* [Supplied passage]
/elk-ansible

Using ELK to Build a Fact Search Engine and Inventory CMDB for Ansible Tower

Primary LanguageYAMLMIT LicenseMIT

ELK + Ansible

Deploy an ELK stack ready to aggregate logs, visualize data, export to CMDBs, create dynamic inventories...all from Ansible facts and AAP job results!

This role will install and configure an ELK cluster that will be used as a dashboard, search engine, and inventory Source of Truth for Ansible. Once AAP is configured to send logs to ELK, you'll have the ability to quickly and easily see and search past jobs.

You can search logs/facts to:

  1. Validate changes
  2. Verify job results
  3. Build and manage inventories
  4. Perform security audits
  5. Identify configuration changes
  6. Automate troubleshooting and remediation

Most importantly, this role is the starting point to creating a full-blown inventory CMDB!

ELK Architecture

How Do I Install This Role?

Before running elk.yaml, be sure to update your inventory file to add the username and password that Ansible will use. Also, gather facts on inventory hosts first (Elasticsearch setup will fail trying to use the host memory fact).

  1. ansible -m setup all

Next, run the ELK install role and define a name for the ELK cluster.

  1. ansible-playbook elk.yaml -e "elk_cluster_name=elk-tower"

* [Given data]

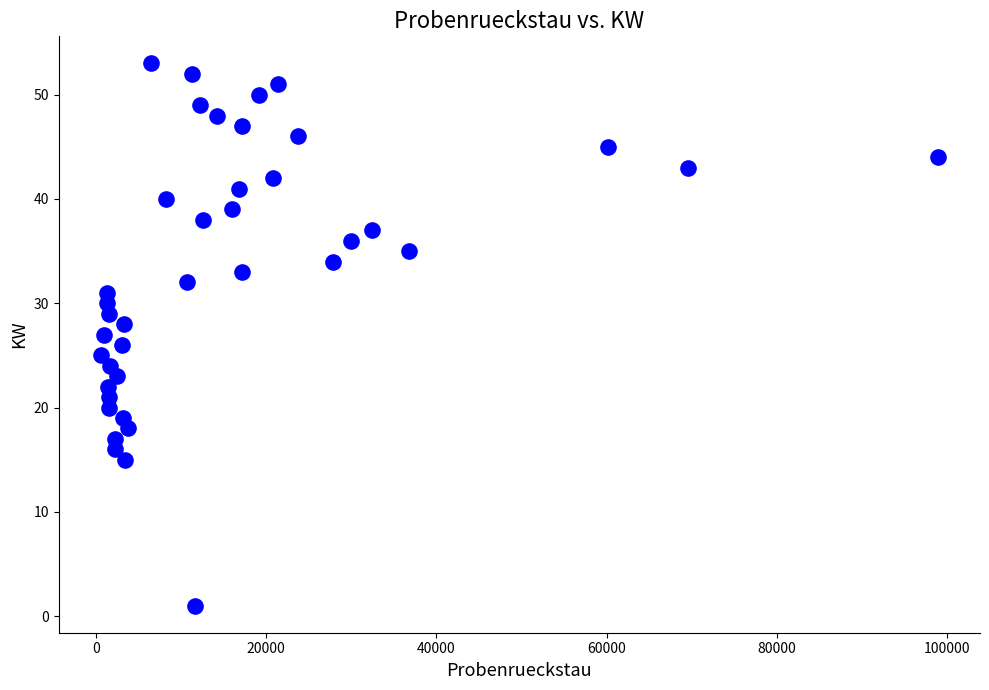

What is the range of Y values (max minus min)?

52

* [Task list]
A: List the things the ELK + Ansible readme says you can do by searching logs and facts.
B: According to the ELK + Ansible readme, which host fact will Elasticsearch setup fail trying to use if facts aren't gathered first?
The data has no connection to the ELK + Ansible readme.

* [Results of the exercise]
A:
1. Validate changes
2. Verify job results
3. Build and manage inventories
4. Perform security audits
5. Identify configuration changes
6. Automate troubleshooting and remediation

B: The host memory fact.